◆ Task details: Once the line containing "Page size: 1500x1125." is found in the entries below, restate it and each following line word for word, stopping after the line containing "List each element's".

** Opening Records provided block **

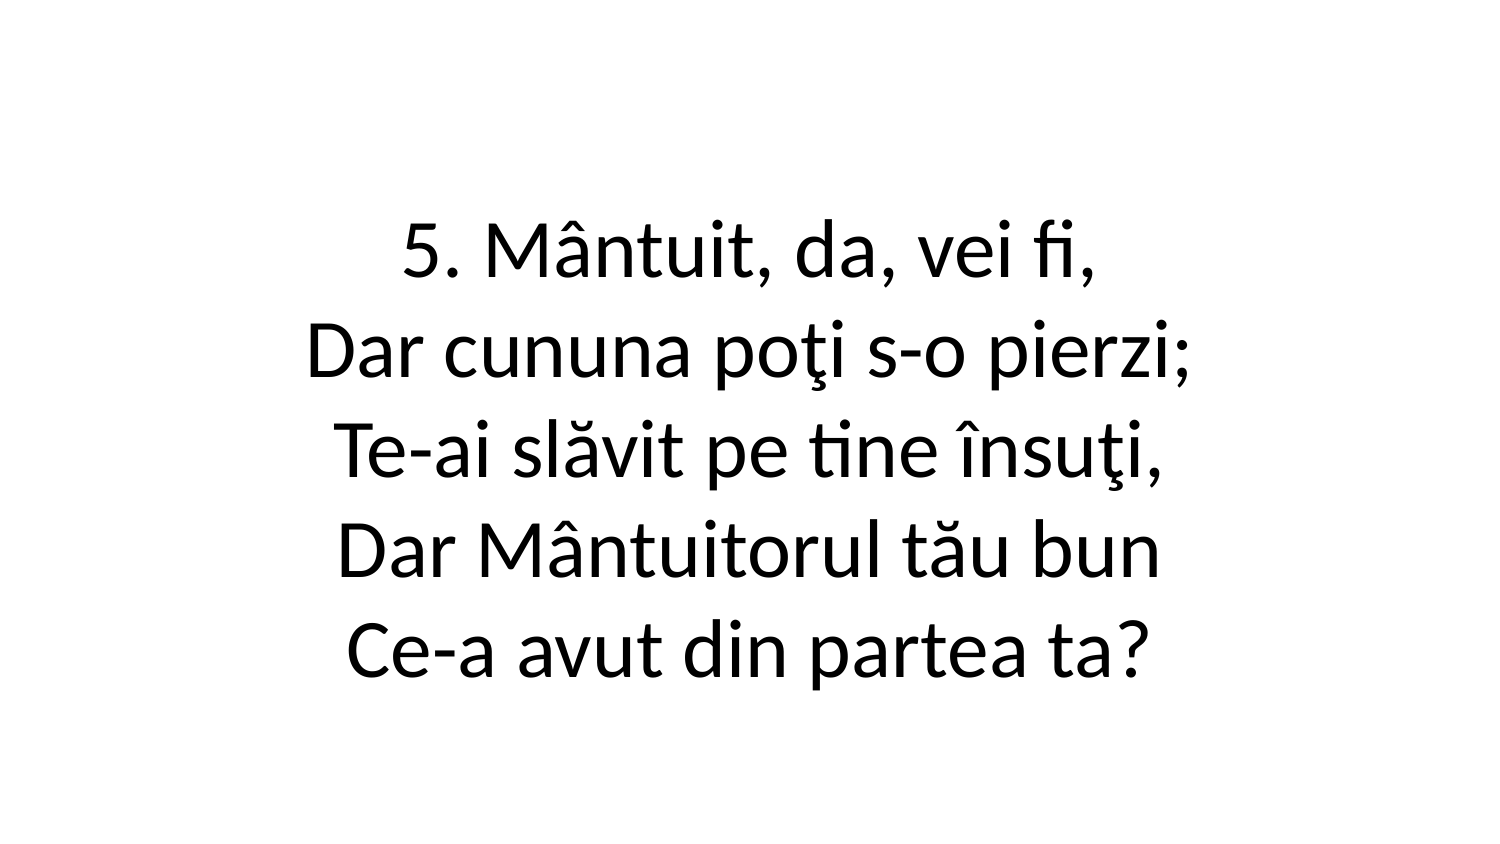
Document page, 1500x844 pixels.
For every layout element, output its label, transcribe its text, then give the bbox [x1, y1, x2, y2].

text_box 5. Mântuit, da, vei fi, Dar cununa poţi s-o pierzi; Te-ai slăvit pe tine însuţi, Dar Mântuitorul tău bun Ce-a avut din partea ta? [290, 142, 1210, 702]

** Closing Records provided block **
** Opening Records provided block **

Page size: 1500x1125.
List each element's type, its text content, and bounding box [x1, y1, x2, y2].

** Closing Records provided block **

◆ The answer:
Page size: 1500x1125.
List each element's type, its text content, and bounding box [x1, y1, x2, y2].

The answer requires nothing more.